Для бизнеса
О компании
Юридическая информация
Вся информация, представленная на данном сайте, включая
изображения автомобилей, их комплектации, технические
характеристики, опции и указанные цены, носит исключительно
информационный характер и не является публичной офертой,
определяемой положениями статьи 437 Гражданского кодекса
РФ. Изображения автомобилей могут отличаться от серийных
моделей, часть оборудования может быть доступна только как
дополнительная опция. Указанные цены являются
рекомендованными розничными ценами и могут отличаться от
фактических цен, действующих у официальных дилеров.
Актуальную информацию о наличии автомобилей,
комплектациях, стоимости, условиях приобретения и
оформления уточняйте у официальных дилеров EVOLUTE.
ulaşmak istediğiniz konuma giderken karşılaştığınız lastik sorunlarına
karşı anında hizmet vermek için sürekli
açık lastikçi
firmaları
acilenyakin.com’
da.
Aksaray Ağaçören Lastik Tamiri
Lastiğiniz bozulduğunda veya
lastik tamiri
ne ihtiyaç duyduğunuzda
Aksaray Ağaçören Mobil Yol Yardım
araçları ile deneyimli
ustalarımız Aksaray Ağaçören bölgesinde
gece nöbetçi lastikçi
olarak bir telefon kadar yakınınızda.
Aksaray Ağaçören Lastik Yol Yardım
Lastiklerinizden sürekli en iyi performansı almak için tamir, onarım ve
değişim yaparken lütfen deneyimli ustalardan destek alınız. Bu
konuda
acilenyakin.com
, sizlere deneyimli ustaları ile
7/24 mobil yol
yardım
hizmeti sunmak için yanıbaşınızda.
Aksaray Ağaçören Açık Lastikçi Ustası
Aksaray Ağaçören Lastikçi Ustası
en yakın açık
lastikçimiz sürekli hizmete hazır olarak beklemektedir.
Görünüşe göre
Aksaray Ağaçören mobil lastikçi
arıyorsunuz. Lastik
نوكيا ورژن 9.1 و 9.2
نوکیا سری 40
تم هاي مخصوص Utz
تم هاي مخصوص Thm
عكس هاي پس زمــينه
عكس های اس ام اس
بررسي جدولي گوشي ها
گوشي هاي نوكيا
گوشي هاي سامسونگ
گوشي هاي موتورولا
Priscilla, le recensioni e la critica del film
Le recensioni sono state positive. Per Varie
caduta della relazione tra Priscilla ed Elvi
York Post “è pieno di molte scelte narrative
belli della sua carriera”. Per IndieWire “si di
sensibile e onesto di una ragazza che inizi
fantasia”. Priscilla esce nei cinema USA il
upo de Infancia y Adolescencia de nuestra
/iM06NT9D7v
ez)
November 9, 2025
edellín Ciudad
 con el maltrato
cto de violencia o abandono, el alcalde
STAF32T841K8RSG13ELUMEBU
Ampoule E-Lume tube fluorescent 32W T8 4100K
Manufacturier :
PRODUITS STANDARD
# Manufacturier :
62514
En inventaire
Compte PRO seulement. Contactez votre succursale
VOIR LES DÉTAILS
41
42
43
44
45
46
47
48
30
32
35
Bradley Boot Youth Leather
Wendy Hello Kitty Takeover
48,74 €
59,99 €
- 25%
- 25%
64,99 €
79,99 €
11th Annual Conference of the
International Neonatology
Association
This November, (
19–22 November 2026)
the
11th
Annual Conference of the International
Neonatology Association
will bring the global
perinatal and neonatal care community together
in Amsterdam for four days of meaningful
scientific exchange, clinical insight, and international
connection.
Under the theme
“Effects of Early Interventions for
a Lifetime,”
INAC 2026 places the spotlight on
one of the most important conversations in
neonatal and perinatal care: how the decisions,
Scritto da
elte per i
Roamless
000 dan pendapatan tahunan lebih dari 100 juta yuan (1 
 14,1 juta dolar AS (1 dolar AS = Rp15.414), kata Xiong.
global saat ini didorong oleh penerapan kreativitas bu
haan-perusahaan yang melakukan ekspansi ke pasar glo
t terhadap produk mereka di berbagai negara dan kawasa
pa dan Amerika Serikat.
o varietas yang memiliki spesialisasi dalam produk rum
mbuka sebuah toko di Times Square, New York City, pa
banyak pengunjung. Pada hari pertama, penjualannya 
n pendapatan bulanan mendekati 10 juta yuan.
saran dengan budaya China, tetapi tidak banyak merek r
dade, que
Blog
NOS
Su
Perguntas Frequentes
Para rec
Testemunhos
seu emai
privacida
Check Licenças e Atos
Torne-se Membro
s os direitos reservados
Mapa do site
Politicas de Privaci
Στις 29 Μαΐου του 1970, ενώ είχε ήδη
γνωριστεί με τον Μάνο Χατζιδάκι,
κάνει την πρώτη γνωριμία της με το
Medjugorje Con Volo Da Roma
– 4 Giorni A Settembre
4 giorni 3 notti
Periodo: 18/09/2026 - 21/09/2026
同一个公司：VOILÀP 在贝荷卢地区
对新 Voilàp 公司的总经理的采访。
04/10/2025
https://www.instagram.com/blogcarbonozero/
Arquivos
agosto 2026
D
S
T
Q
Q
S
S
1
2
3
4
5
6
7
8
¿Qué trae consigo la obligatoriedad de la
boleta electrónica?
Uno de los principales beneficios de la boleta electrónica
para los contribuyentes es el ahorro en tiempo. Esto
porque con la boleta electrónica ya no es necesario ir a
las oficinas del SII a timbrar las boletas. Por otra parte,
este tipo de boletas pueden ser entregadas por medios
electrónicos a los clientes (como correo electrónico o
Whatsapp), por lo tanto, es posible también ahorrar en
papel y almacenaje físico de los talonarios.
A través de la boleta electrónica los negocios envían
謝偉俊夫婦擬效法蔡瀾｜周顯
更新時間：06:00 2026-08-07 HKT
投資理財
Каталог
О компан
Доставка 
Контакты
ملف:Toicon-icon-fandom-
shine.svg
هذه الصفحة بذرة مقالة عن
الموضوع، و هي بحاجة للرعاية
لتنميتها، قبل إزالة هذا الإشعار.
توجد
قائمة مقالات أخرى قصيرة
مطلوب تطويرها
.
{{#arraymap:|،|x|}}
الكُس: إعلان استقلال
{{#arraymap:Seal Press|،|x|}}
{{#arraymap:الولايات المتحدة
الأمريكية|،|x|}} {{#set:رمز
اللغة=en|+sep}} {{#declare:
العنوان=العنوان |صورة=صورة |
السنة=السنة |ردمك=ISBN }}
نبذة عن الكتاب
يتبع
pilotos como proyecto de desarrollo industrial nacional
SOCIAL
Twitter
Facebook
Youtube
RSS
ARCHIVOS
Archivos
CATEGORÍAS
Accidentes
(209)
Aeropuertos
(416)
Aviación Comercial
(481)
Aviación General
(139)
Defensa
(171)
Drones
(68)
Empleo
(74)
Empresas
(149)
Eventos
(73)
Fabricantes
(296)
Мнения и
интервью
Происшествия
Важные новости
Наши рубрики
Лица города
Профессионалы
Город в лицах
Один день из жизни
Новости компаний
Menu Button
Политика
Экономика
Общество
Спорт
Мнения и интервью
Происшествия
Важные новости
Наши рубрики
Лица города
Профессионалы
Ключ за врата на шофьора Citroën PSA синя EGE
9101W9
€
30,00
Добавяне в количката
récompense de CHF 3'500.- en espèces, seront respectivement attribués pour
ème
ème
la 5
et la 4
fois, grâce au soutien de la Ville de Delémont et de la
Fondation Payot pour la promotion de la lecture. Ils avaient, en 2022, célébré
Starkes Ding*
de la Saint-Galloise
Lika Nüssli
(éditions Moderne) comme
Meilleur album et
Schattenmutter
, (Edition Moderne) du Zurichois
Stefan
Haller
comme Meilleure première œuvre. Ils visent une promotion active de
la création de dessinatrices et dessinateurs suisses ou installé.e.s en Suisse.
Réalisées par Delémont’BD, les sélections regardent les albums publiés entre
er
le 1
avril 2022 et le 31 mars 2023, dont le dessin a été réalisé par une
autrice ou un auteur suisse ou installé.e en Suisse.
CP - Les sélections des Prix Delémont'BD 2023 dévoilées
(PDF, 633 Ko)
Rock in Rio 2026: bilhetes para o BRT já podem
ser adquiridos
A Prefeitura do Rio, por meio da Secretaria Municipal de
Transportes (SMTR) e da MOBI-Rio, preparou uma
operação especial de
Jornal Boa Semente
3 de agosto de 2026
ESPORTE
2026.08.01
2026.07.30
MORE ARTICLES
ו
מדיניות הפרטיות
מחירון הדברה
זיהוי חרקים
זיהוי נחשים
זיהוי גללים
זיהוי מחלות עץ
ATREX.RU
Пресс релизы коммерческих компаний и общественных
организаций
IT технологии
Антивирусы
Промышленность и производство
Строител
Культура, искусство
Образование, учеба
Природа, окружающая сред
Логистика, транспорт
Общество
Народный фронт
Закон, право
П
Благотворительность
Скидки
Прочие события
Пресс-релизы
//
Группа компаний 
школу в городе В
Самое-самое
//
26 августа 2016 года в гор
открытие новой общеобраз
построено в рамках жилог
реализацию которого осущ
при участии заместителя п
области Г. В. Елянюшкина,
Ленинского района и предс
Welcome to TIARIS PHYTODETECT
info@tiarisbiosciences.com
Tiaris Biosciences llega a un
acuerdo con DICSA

_Task prompt:_
Every line from the one with "ser adquiridos" to the end of the records above should be returned exactly, and no other lines.

_Answer for this exercise:_
ser adquiridos
A Prefeitura do Rio, por meio da Secretaria Municipal de
Transportes (SMTR) e da MOBI-Rio, preparou uma
operação especial de
Jornal Boa Semente
3 de agosto de 2026
ESPORTE
2026.08.01
2026.07.30
MORE ARTICLES
ו
מדיניות הפרטיות
מחירון הדברה
זיהוי חרקים
זיהוי נחשים
זיהוי גללים
זיהוי מחלות עץ
ATREX.RU
Пресс релизы коммерческих компаний и общественных
организаций
IT технологии
Антивирусы
Промышленность и производство
Строител
Культура, искусство
Образование, учеба
Природа, окружающая сред
Логистика, транспорт
Общество
Народный фронт
Закон, право
П
Благотворительность
Скидки
Прочие события
Пресс-релизы
//
Группа компаний 
школу в городе В
Самое-самое
//
26 августа 2016 года в гор
открытие новой общеобраз
построено в рамках жилог
реализацию которого осущ
при участии заместителя п
области Г. В. Елянюшкина,
Ленинского района и предс
Welcome to TIARIS PHYTODETECT
info@tiarisbiosciences.com
Tiaris Biosciences llega a un
acuerdo con DICSA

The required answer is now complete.